Formato: Online Artículo Texto
Lenguaje:English
Publicado: Academic Division of Ochsner Clinic Foundation 2021
Materias:
Acceso en línea:https://www.ncbi.nlm.nih.gov/pmc/articles/PMC8238107/
https://www.ncbi.nlm.nih.gov/pubmed/34239371
http://dx.doi.org/10.31486/toj.20.0024
Descripción
Sumario:Background: Induction with lymphocyte-depleting antibodies may improve allograft outcomes in heart transplant recipients who are at high immunologic risk for rejection.
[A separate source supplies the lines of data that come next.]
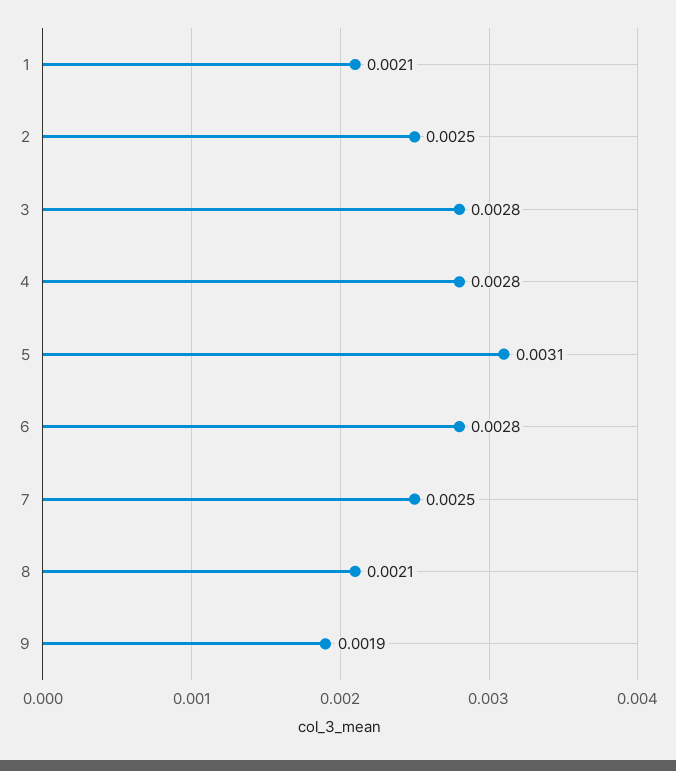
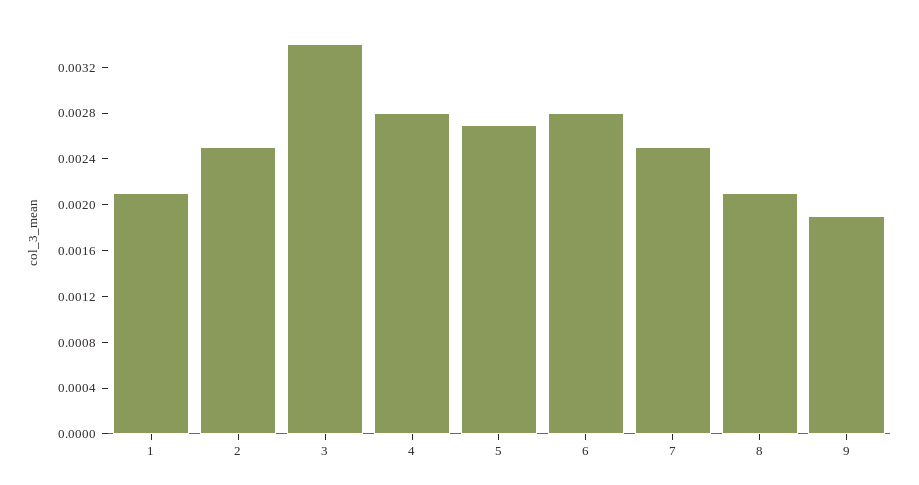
3: 0.0028 -> 0.0034
5: 0.0031 -> 0.0027

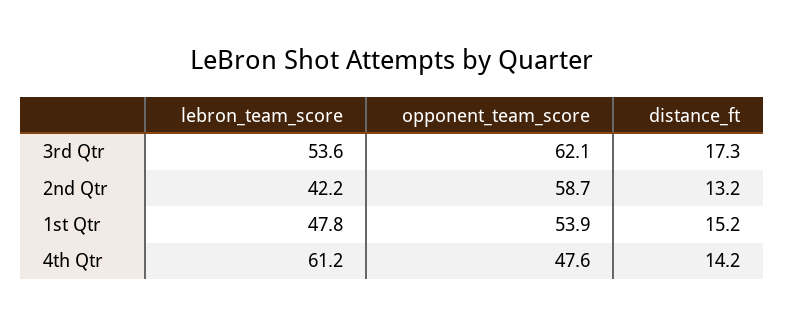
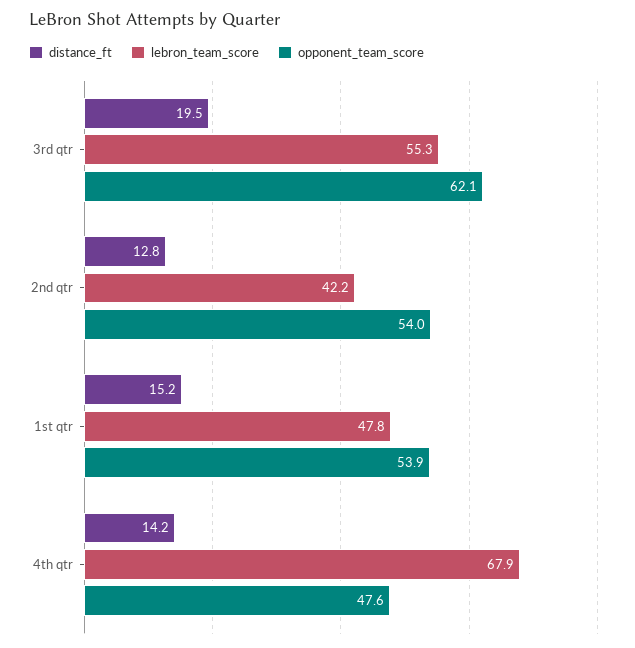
lebron_team_score, 3rd Qtr: 53.6 -> 55.3
distance_ft, 3rd Qtr: 17.3 -> 19.5
opponent_team_score, 2nd Qtr: 58.7 -> 54
distance_ft, 2nd Qtr: 13.2 -> 12.8
lebron_team_score, 4th Qtr: 61.2 -> 67.9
Methods: We conducted a single-center retrospective cohort study that compared outcomes between adult patients receiving rabbit antithymocyte globulin (rATG) induction vs no induction from 2011 through 2017. Key exclusion criteria were patients who did not receive tacrolimus and mycophenolate and patients who did not meet high immunologic risk criteria. Results: A total of 50 patients were included in the analysis. At 1 year, the composite primary outcome of ≥2R rejection as defined by the International Society for Heart and Lung Transplantation, any treated rejection, development of cardiac allograft vasculopathy, or graft loss was not different between groups (P=0.474). Serious infections were also similar between groups (P=0.963). In accordance with institutional guidelines, prednisone exposure was decreased in the rATG induction group at 1 month (24.04 mg ± 13.74 vs 35.18 mg ± 16.95; P=0.014). Conclusion: These results suggest that while rATG induction does not improve heart allograft outcomes, it may enable reducing early corticosteroid exposure in patients at high immunologic risk.